Saved data entries:
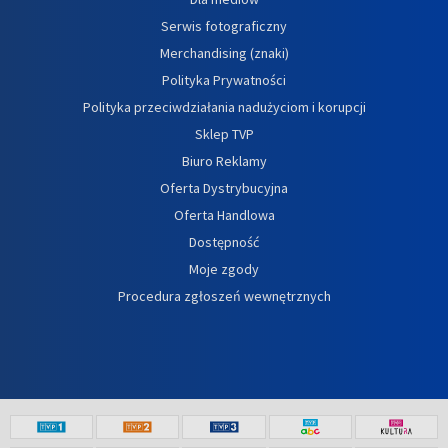
Serwis fotograficzny
Merchandising (znaki)
Polityka Prywatności
Polityka przeciwdziałania nadużyciom i korupcji
Sklep TVP
Biuro Reklamy
Oferta Dystrybucyjna
Oferta Handlowa
Dostępność
Moje zgody
Procedura zgłoszeń wewnętrznych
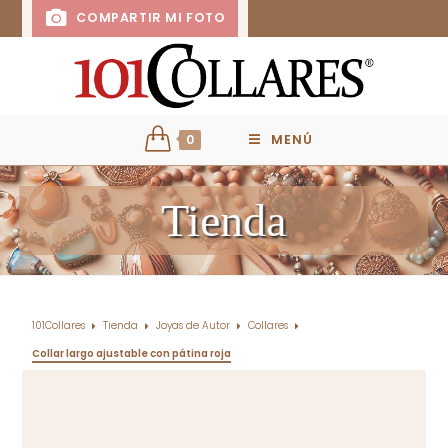
COMPARTIR MI FOTO
0
MENÚ
Tienda
101Collares
Tienda
Joyas de Autor
Collares
Collar largo ajustable con pátina roja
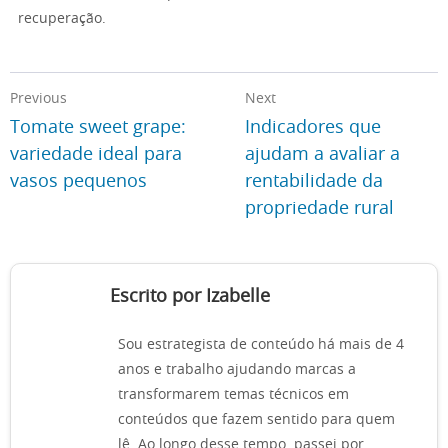
recuperação.
Previous
Next
Tomate sweet grape:
Indicadores que
variedade ideal para
ajudam a avaliar a
vasos pequenos
rentabilidade da
propriedade rural
Escrito por Izabelle
Sou estrategista de conteúdo há mais de 4
anos e trabalho ajudando marcas a
transformarem temas técnicos em
conteúdos que fazem sentido para quem
lê. Ao longo desse tempo, passei por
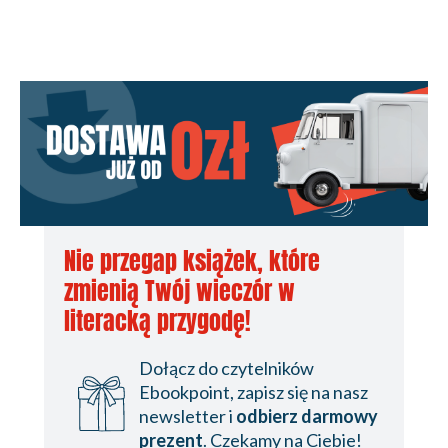
Nie przegap książek, które
zmienią Twój wieczór w
literacką przygodę!
Dołącz do czytelników
Ebookpoint, zapisz się na nasz
newsletter i
odbierz darmowy
prezent
. Czekamy na Ciebie!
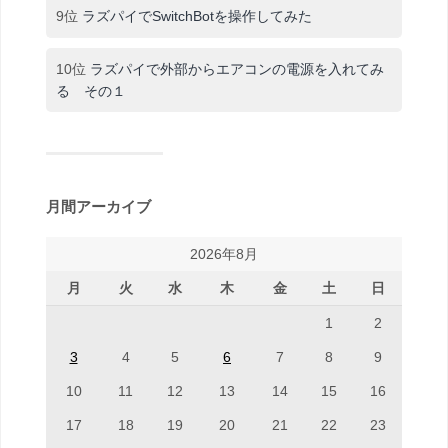
9位
ラズパイでSwitchBotを操作してみた
10位
ラズパイで外部からエアコンの電源を入れてみ
る その１
月間アーカイブ
2026年8月
月
火
水
木
金
土
日
1
2
3
4
5
6
7
8
9
10
11
12
13
14
15
16
17
18
19
20
21
22
23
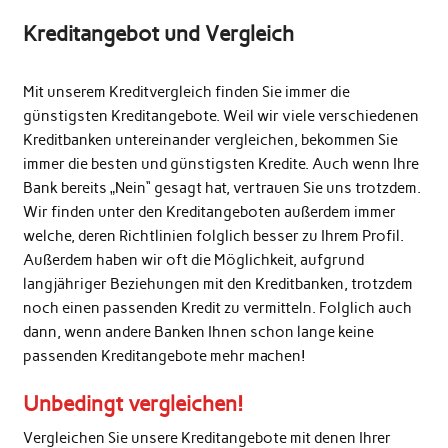
Kreditangebot und Vergleich
Mit unserem Kreditvergleich finden Sie immer die
günstigsten Kreditangebote. Weil wir viele verschiedenen
Kreditbanken untereinander vergleichen, bekommen Sie
immer die besten und günstigsten Kredite. Auch wenn Ihre
Bank bereits „Nein“ gesagt hat, vertrauen Sie uns trotzdem.
Wir finden unter den Kreditangeboten außerdem immer
welche, deren Richtlinien folglich besser zu Ihrem Profil.
Außerdem haben wir oft die Möglichkeit, aufgrund
langjähriger Beziehungen mit den Kreditbanken, trotzdem
noch einen passenden Kredit zu vermitteln. Folglich auch
dann, wenn andere Banken Ihnen schon lange keine
passenden Kreditangebote mehr machen!
Unbedingt vergleichen!
Vergleichen Sie unsere Kreditangebote mit denen Ihrer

Exercise description: Transcribe the records verbatim, excluding pictures.

Exercise solution:
Serwis fotograficzny
Merchandising (znaki)
Polityka Prywatności
Polityka przeciwdziałania nadużyciom i korupcji
Sklep TVP
Biuro Reklamy
Oferta Dystrybucyjna
Oferta Handlowa
Dostępność
Moje zgody
Procedura zgłoszeń wewnętrznych
COMPARTIR MI FOTO
0
MENÚ
Tienda
101Collares
Tienda
Joyas de Autor
Collares
Collar largo ajustable con pátina roja
recuperação.
Previous
Next
Tomate sweet grape:
Indicadores que
variedade ideal para
ajudam a avaliar a
vasos pequenos
rentabilidade da
propriedade rural
Escrito por Izabelle
Sou estrategista de conteúdo há mais de 4
anos e trabalho ajudando marcas a
transformarem temas técnicos em
conteúdos que fazem sentido para quem
lê. Ao longo desse tempo, passei por
Nie przegap książek, które
zmienią Twój wieczór w
literacką przygodę!
Dołącz do czytelników
Ebookpoint, zapisz się na nasz
newsletter i
odbierz darmowy
prezent
. Czekamy na Ciebie!
9位
ラズパイでSwitchBotを操作してみた
10位
ラズパイで外部からエアコンの電源を入れてみ
る その１
月間アーカイブ
2026年8月
月
火
水
木
金
土
日
1
2
3
4
5
6
7
8
9
10
11
12
13
14
15
16
17
18
19
20
21
22
23
Kreditangebot und Vergleich
Mit unserem Kreditvergleich finden Sie immer die
günstigsten Kreditangebote. Weil wir viele verschiedenen
Kreditbanken untereinander vergleichen, bekommen Sie
immer die besten und günstigsten Kredite. Auch wenn Ihre
Bank bereits „Nein“ gesagt hat, vertrauen Sie uns trotzdem.
Wir finden unter den Kreditangeboten außerdem immer
welche, deren Richtlinien folglich besser zu Ihrem Profil.
Außerdem haben wir oft die Möglichkeit, aufgrund
langjähriger Beziehungen mit den Kreditbanken, trotzdem
noch einen passenden Kredit zu vermitteln. Folglich auch
dann, wenn andere Banken Ihnen schon lange keine
passenden Kreditangebote mehr machen!
Unbedingt vergleichen!
Vergleichen Sie unsere Kreditangebote mit denen Ihrer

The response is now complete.